In terms of individual opponents, have there been any especially memorable ones? That could be those who taught you something new from playing them, or they just had a lot to say for themselves!

There’s been a few where I’m walking off at half-time thinking ‘this is mad’. I played against (Liverpool’s Diogo) Jota in a pre-season game when he was at Wolves, and he was flames. He just got on with it but he had a different kind of flair.

When you’ve joined a new team, have you ever had to sing, and if so, which song(s)?

Yeah, yeah, every time. My go-to song is ‘Let Me Love You’ by Mario. It’s an easy one, there’s not too many high notes, and all the boys end up joining in halfway through, so it’s a wise choice!

Did you have to do that at Peterborough when you were stepping up to the first team? Into the lions’ den in front of all the senior pros watching!

Yeah, I remember it so well. We were on tour somewhere, Portugal or Spain, I was 16 and it was my first time away with them. I just remember going down the lift for dinner, knowing I was gonna sing, and I was shaking in the lift! I was so nervous, and then you’re all at the dinner table, you hear the tap on the glass. I stood up on the chair and my legs were almost giving way! It was crazy but I managed to get through it and all the boys loved it, so it was alright in the end.

Have you ever been team DJ anywhere in your career?

No, I haven’t, you know? I feel like I should be, being honest with you! I’ve never done it, but to be fair, everywhere I’ve been we’ve had good DJs. H (Harry Panayiotou) is the DJ here most of the time, or (Alex) Finney, so we’ve got good DJs at the moment.

In your time in the game so far, have you felt people have always had a fair impression of what you’re all about, as a player and person, or have there ever been any misconceptions at all?

I don’t feel like there’s been any misconceptions, to be fair. Not that I know of anyway, because every club I’ve been to, or every manager I’ve met for the first time, always seems to know that I’m pretty solid, I’m pretty hard-working and I like to help the boys. I’m not one who’s gonna throw the towel in when it gets difficult. But I don’t know, there might be some people who think some things about me that I don’t know about!

Away from football, what else interests you, relaxes you, inspires you even? I guess fashion is one for you?

Yeah, I like fashion.
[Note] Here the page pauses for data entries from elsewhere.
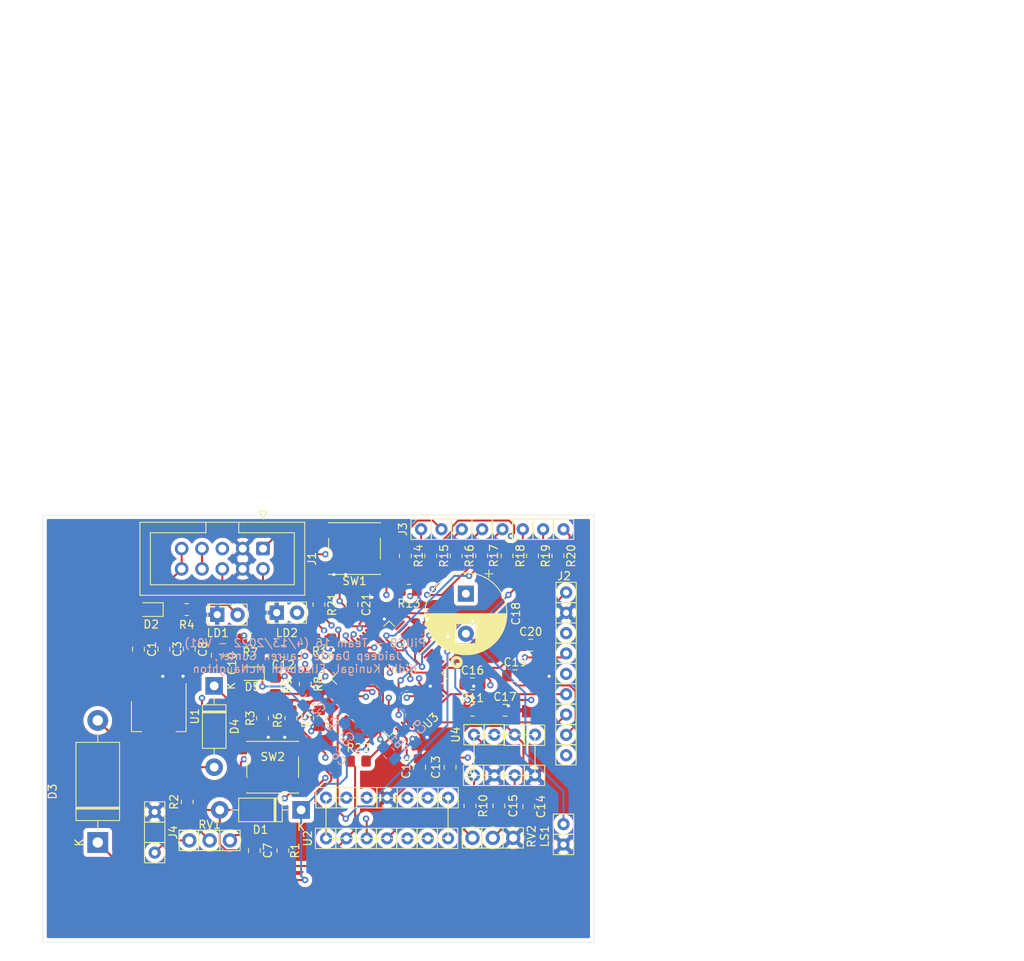
<source format=kicad_pcb>
(kicad_pcb (version 20211014) (generator pcbnew)

  (general
    (thickness 1.6)
  )

  (paper "A4")
  (title_block
    (title "PillCB - Team 16")
    (date "2020-06-22")
    (rev "v01")
    (comment 4 "Jaideep Damle, Lauren Gunter, Nidhi Kunigal, Elizabeth McNaughton")
  )

  (layers
    (0 "F.Cu" signal)
    (1 "In1.Cu" signal "Ground.Cu")
    (2 "In2.Cu" signal "Power.Cu")
    (31 "B.Cu" signal)
    (32 "B.Adhes" user "B.Adhesive")
    (33 "F.Adhes" user "F.Adhesive")
    (34 "B.Paste" user)
    (35 "F.Paste" user)
    (36 "B.SilkS" user "B.Silkscreen")
    (37 "F.SilkS" user "F.Silkscreen")
    (38 "B.Mask" user)
    (39 "F.Mask" user)
    (40 "Dwgs.User" user "User.Drawings")
    (41 "Cmts.User" user "User.Comments")
    (42 "Eco1.User" user "User.Eco1")
    (43 "Eco2.User" user "User.Eco2")
    (44 "Edge.Cuts" user)
    (45 "Margin" user)
    (46 "B.CrtYd" user "B.Courtyard")
    (47 "F.CrtYd" user "F.Courtyard")
    (48 "B.Fab" user)
    (49 "F.Fab" user)
  )

  (setup
    (pad_to_mask_clearance 0.05)
    (pcbplotparams
      (layerselection 0x00010fc_ffffffff)
      (disableapertmacros false)
      (usegerberextensions true)
      (usegerberattributes true)
      (usegerberadvancedattributes true)
      (creategerberjobfile true)
      (svguseinch false)
      (svgprecision 6)
      (excludeedgelayer true)
      (plotframeref false)
      (viasonmask false)
      (mode 1)
      (useauxorigin false)
      (hpglpennumber 1)
      (hpglpenspeed 20)
      (hpglpendiameter 15.000000)
      (dxfpolygonmode true)
      (dxfimperialunits true)
      (dxfusepcbnewfont true)
      (psnegative false)
      (psa4output false)
      (plotreference true)
      (plotvalue true)
      (plotinvisibletext false)
      (sketchpadsonfab false)
      (subtractmaskfromsilk false)
      (outputformat 1)
      (mirror false)
      (drillshape 0)
      (scaleselection 1)
      (outputdirectory "./plot")
    )
  )

  (net 0 "")
  (net 1 "Net-(R10-Pad1)")
  (net 2 "GND")
  (net 3 "Net-(RV2-Pad2)")
  (net 4 "Net-(C18-Pad1)")
  (net 5 "+5V")
  (net 6 "Net-(C16-Pad1)")
  (net 7 "Net-(C15-Pad2)")
  (net 8 "Net-(R8-Pad2)")
  (net 9 "Net-(C7-Pad1)")
  (net 10 "Net-(R5-Pad2)")
  (net 11 "+3V0")
  (net 12 "PB8")
  (net 13 "PB11")
  (net 14 "PB14")
  (net 15 "PB5")
  (net 16 "PB3")
  (net 17 "/ignore")
  (net 18 "/AC_SIGNAL")
  (net 19 "/PC0")
  (net 20 "/PC1")
  (net 21 "/PC7")
  (net 22 "/PC2")
  (net 23 "/PC3")
  (net 24 "/PC4")
  (net 25 "/PC5")
  (net 26 "/PC6")
  (net 27 "/NRST")
  (net 28 "/BOOT0")
  (net 29 "Net-(C17-Pad1)")
  (net 30 "Net-(C15-Pad1)")
  (net 31 "/PB2")
  (net 32 "Net-(LD2-Pad2)")
  (net 33 "Net-(LD1-Pad2)")
  (net 34 "Net-(R2-Pad1)")
  (net 35 "Net-(R1-Pad1)")
  (net 36 "Net-(C13-Pad2)")
  (net 37 "Net-(C10-Pad1)")
  (net 38 "/PC13")
  (net 39 "/PC14")
  (net 40 "/PC15")
  (net 41 "/PF0")
  (net 42 "/PF1")
  (net 43 "/3VA")
  (net 44 "/PA0")
  (net 45 "/PA1")
  (net 46 "/PA2")
  (net 47 "/PA3")
  (net 48 "/PA4")
  (net 49 "/PA5")
  (net 50 "/PA6")
  (net 51 "/PA7")
  (net 52 "/PB0")
  (net 53 "/PB1")
  (net 54 "/PB10")
  (net 55 "/PB12")
  (net 56 "/PB13")
  (net 57 "/PB15")
  (net 58 "/PC8")
  (net 59 "/PC9")
  (net 60 "/PA8")
  (net 61 "/PA9")
  (net 62 "/PA10")
  (net 63 "/PA11")
  (net 64 "/PA12")
  (net 65 "/PA13")
  (net 66 "/PA14")
  (net 67 "/PA15")
  (net 68 "/PC10")
  (net 69 "/PC11")
  (net 70 "/PC12")
  (net 71 "/PD2")
  (net 72 "/PB4")
  (net 73 "/PB6")
  (net 74 "/PB7")
  (net 75 "/PB9")
  (net 76 "Net-(D3-Pad2)")
  (net 77 "/U5V")
  (net 78 "unconnected-(J1-Pad5)")
  (net 79 "/V3.3_IN")
  (net 80 "Net-(J3-Pad1)")
  (net 81 "Net-(J3-Pad2)")
  (net 82 "Net-(J3-Pad3)")
  (net 83 "Net-(J3-Pad4)")
  (net 84 "Net-(J3-Pad5)")
  (net 85 "Net-(J3-Pad6)")
  (net 86 "Net-(J3-Pad7)")
  (net 87 "Net-(J3-Pad8)")
  (net 88 "Net-(LS1-Pad1)")
  (net 89 "Net-(R22-Pad2)")

  (footprint "local_models:J2" (layer "F.Cu") (at 135.14562 101.01676))

  (footprint "Capacitor_SMD:C_0805_2012Metric_Pad1.18x1.45mm_HandSolder" (layer "F.Cu") (at 139.95012 115.49476))

  (footprint "Capacitor_THT:CP_Radial_D10.0mm_P5.00mm" (layer "F.Cu") (at 131.84362 109.063083 -90))

  (footprint "Resistor_SMD:R_0805_2012Metric_Pad1.20x1.40mm_HandSolder" (layer "F.Cu") (at 136.98712 104.33476 -90))

  (footprint "Diode_THT:D_DO-201_P15.24mm_Horizontal" (layer "F.Cu") (at 85.86962 140.13276 90))

  (footprint "Capacitor_SMD:C_0805_2012Metric_Pad1.18x1.45mm_HandSolder" (layer "F.Cu") (at 135.97112 135.56076 90))

  (footprint "Diode_SMD:D_SOD-323" (layer "F.Cu") (at 105.17362 119.05076 180))

  (footprint "Capacitor_SMD:C_0805_2012Metric_Pad1.18x1.45mm_HandSolder" (layer "F.Cu") (at 132.66912 120.32076))

  (footprint "local_models:potentiometer" (layer "F.Cu") (at 97.29962 139.87876 -90))

  (footprint "local_models:J1" (layer "F.Cu") (at 92.98162 138.86276 90))

  (footprint "Capacitor_SMD:C_0805_2012Metric_Pad1.18x1.45mm_HandSolder" (layer "F.Cu") (at 109.02562 116.25676 180))

  (footprint "Capacitor_SMD:C_0805_2012Metric_Pad1.18x1.45mm_HandSolder" (layer "F.Cu") (at 90.94962 115.98126 -90))

  (footprint "Button_Switch_SMD:SW_SPST_PTS645" (layer "F.Cu") (at 117.93712 103.42976 180))

  (footprint "Resistor_SMD:R_0805_2012Metric_Pad1.20x1.40mm_HandSolder" (layer "F.Cu") (at 106.44362 124.62276 90))

  (footprint "Resistor_SMD:R_0805_2012Metric_Pad1.20x1.40mm_HandSolder" (layer "F.Cu") (at 96.98212 111.04976))

  (footprint "Resistor_SMD:R_0805_2012Metric_Pad1.20x1.40mm_HandSolder" (layer "F.Cu") (at 111.77762 120.33676 -90))

  (footprint "local_models:LS1" (layer "F.Cu") (at 144.03562 139.11676 -90))

  (footprint "Button_Switch_SMD:SW_SPST_PTS645" (layer "F.Cu") (at 107.71362 130.73476))

  (footprint "Resistor_SMD:R_0805_2012Metric_Pad1.20x1.40mm_HandSolder" (layer "F.Cu") (at 108.03112 120.57476 90))

  (footprint "Resistor_SMD:R_0805_2012Metric_Pad1.20x1.40mm_HandSolder" (layer "F.Cu") (at 113.55562 124.62276 90))

  (footprint "Resistor_SMD:R_0805_2012Metric_Pad1.20x1.40mm_HandSolder" (layer "F.Cu") (at 132.66912 123.62276))

  (footprint "local_models:U2" (layer "F.Cu") (at 122.00112 137.08476 90))

  (footprint "Capacitor_SMD:C_0805_2012Metric_Pad1.18x1.45mm_HandSolder" (layer "F.Cu") (at 138.00312 119.30476))

  (footprint "LED_THT:LED_D2.0mm_W4.8mm_H2.5mm_FlatTop" (layer "F.Cu") (at 108.21662 111.43076))

  (footprint "Capacitor_SMD:C_0805_2012Metric_Pad1.18x1.45mm_HandSolder" (layer "F.Cu") (at 126.06512 130.73476 90))

  (footprint "Package_QFP:LQFP-64_10x10mm_P0.5mm" (layer "F.Cu") (at 122.25512 119.68576 -135))

  (footprint "Diode_THT:D_DO-41_SOD81_P10.16mm_Horizontal" (layer "F.Cu") (at 111.26962 136.06876 180))

  (footprint "Resistor_SMD:R_0805_2012Metric_Pad1.20x1.40mm_HandSolder" (layer "F.Cu") (at 109.99962 124.60676 90))

  (footprint "local_models:potentiometer" (layer "F.Cu") (at 132.66912 139.56126 -90))

  (footprint "LED_THT:LED_D2.0mm_W4.8mm_H2.5mm_FlatTop" (layer "F.Cu") (at 100.78712 111.68476))

  (footprint "Resistor_SMD:R_0805_2012Metric_Pad1.20x1.40mm_HandSolder" (layer "F.Cu") (at 140.16212 104.33476 -90))

  (footprint "Capacitor_SMD:C_0805_2012Metric_Pad1.18x1.45mm_HandSolder" (layer "F.Cu") (at 94.12462 115.98126 -90))

  (footprint "Resistor_SMD:R_0805_2012Metric_Pad1.20x1.40mm_HandSolder" (layer "F.Cu") (at 143.33712 104.33476 -90))

  (footprint "Package_TO_SOT_SMD:SOT-223-3_TabPin2" (layer "F.Cu") (at 93.48962 124.38476 -90))

  (footprint "Capacitor_SMD:C_0805_2012Metric_Pad1.18x1.45mm_HandSolder" (layer "F.Cu") (at 117.61962 110.41476 90))

  (footprint "Capacitor_SMD:C_0805_2012Metric_Pad1.18x1.45mm_HandSolder" (layer "F.Cu") (at 139.7 135.6575 90))

  (footprint "Resistor_SMD:R_0805_2012Metric_Pad1.20x1.40mm_HandSolder" (layer "F.Cu") (at 108.98362 141.14876 -90))

  (footprint "Capacitor_SMD:C_0805_2012Metric_Pad1.18x1.45mm_HandSolder" (layer "F.Cu") (at 129.87512 130.73476 -90))

  (footprint "Resistor_SMD:R_0805_2012Metric_Pad1.20x1.40mm_HandSolder" (layer "F.Cu") (at 113.49212 110.41476 -90))

  (footprint "Capacitor_SMD:C_0805_2012Metric_Pad1.18x1.45mm_HandSolder" (layer "F.Cu") (at 97.29962 115.98126 -90))

  (footprint "Diode_THT:D_DO-41_SOD81_P10.16mm_Horizontal" (layer "F.Cu") (at 100.41112 120.57476 -90))

  (footprint "Diode_SMD:D_SOD-323" (layer "F.Cu") (at 92.53712 111.04976 180))

  (footprint "Resistor_SMD:R_0805_2012Metric_Pad1.20x1.40mm_HandSolder" (layer "F.Cu") (at 127.46212 104.33476 -90))

  (footprint "Resistor_SMD:R_0805_2012Metric_Pad1.20x1.40mm_HandSolder" (layer "F.Cu") (at 118.38162 129.97276))

  (footprint "Resistor_SMD:R_0805_2012Metric_Pad1.20x1.40mm_HandSolder" (layer "F.Cu") (at 130.63712 104.33476 -90))

  (footprint "Resistor_SMD:R_0805_2012Metric_Pad1.20x1.40mm_HandSolder" (layer "F.Cu") (at 104.90362 114.73276 180))

  (footprint "Capacitor_SMD:C_0805_2012Metric_Pad1.18x1.45mm_HandSolder" (layer "F.Cu") (at 136.73312 123.62276))

  (footprint "local_models:U4" (layer "F.Cu")
    (tedit 0) (tstamp d8db7d96-8d11-4f0a-80f7-1d4ea204a0d5)
    (at 136.66962 129.21076 90)
    (property "Sheetfile" "stm32f091.kicad_sch")
    (property "Sheetname" "")
    (path "/7f7682d1-a5f5-4493-8e01-c35882b526c9")
    (attr through_hole)
    (fp_text reference "U4" (at -2
... [1110390 chars truncated]
</source>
I’m into music, from all different genres; I might listen to a Coldplay album on the way to training, or it might be some jazz. I just appreciate good music, in whatever form that is, and finding new music is a good feeling. I’m into Call of Duty, like the rest of the world, and FIFA. In my downtime, if I’m at home, put the PS5 on and get a Warzone game going or something. Fashion, music, art; just creative things, I guess. Stuff that just sparks your mind in your spare time.

Finally, as we speak now, with you at 24, if you were summing up your path in the game so far in your own words, how would you tell it?

Up to now, I feel like I’ve had a lot of experience in a short time. A lot of football, considering my age. I came in at 16, I was at Peterborough when they were in the Champ, I played League One, I’ve had setbacks, I’ve had injuries. I’ve had it where managers are getting sacked, where fans are turning against the club. A lot of things I’ve seen, and going through it at the time is a bit of a whirlwind, but I feel like it’s been really valuable. You can’t buy that experience, and like I said before, it’s stood me in good stead for the future, because I’m only 24. I don’t think anyone’s really in their prime at that age, and I feel like I’ve learned a lot of lessons that will help me in the future, and be able to guide me in the right direction.